_Page excerpt:_
____________

You can load the model weights and architecture for inference or fine-tuning with the provided files:

Using PyTorch


def get_out_channels(module):
    if isinstance(module, nn.Conv2d):
        return module.out_channels
    elif isinstance(module, nn.BatchNorm2d):
        return module.num_features
    elif isinstance(module, nn.Linear):
        return module.out_features
    return None

def replace_relu_with_prelu_and_dropout(module, inplace=True):
    for name, child in module.named_children():
        replace_relu_with_prelu_and_dropout(child, inplace)
        
        if isinstance(child, nn.ReLU): 
            out_channels = None
            for prev_name, prev_child in module.named_children():
                if prev_name == name:
                    break
                out_channels = get_out_channels(prev_child) or out_channels
            
            if out_channels is None:
                raise ValueError(f"Cannot determine `out_channels` for {child}. Please check the model structure.")
            
            prelu = PReLU(device=device, num_parameters=out_channels)

____________

(Saved entries)

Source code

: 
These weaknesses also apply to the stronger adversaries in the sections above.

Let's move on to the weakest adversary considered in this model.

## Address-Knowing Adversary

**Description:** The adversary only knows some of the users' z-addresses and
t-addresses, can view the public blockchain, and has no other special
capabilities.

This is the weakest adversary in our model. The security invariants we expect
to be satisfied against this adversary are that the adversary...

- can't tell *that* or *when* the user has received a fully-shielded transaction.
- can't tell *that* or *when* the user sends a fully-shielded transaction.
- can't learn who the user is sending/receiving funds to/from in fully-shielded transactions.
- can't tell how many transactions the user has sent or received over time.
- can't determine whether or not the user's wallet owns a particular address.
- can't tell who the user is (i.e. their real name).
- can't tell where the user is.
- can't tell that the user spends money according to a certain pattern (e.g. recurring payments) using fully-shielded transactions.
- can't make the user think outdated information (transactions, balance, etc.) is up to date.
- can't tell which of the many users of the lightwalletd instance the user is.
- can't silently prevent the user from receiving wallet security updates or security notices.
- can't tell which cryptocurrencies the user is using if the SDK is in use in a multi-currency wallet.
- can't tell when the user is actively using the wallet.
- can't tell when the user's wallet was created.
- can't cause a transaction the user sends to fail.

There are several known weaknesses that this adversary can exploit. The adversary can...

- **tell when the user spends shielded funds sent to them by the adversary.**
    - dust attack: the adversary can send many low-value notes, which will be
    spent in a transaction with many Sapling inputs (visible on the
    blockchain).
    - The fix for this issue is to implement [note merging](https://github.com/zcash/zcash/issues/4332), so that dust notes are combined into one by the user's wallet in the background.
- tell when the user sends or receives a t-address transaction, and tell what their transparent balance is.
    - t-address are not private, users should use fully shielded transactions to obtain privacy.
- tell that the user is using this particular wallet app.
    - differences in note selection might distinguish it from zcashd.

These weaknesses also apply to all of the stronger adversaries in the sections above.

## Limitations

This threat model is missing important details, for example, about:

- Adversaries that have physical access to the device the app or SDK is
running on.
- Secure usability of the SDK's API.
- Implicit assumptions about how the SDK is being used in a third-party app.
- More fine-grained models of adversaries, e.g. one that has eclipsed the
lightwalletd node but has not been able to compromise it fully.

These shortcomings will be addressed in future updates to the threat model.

____________

_Work instructions:_
- 1) In the PyTorch code excerpt, list every layer class that get_out_channels checks for with isinstance.
- 2) Extend the PyTorch code excerpt, starting right after its last line.

_List of answers:_
- 1) nn.Conv2d, nn.BatchNorm2d, nn.Linear

- 2)
            dropout = nn.Dropout2d(p=0.2) 
            setattr(module, name, nn.Sequential(prelu, dropout).to(device))
model = models.resnet18(weights = models.ResNet18_Weights.IMAGENET1K_V1).train(True).to(device)
replace_relu_with_prelu_and_dropout(model)
# print(model.fc.in_features)


number = model.fc.in_features
module  = []

module.append(LazyLinear(7))
model.fc = Sequential(*module).to(device)

state_dict = load_file("model.safetensors")
model.load_state_dict(state_dict)
model.eval()

⚠️ Limitations and Considerations

Input Dimensions: Make sure your input images are resized to the expected dimensions (100x100) before inference.

Number of Classes: The trained model supports exactly 7 classes as defined in the training dataset.

Output: The model output should be a probability of each of the 7 face type labels. Don't forget to use the softmax function to make predictions. Note that softmax is not used in the last layer of this model's architecture.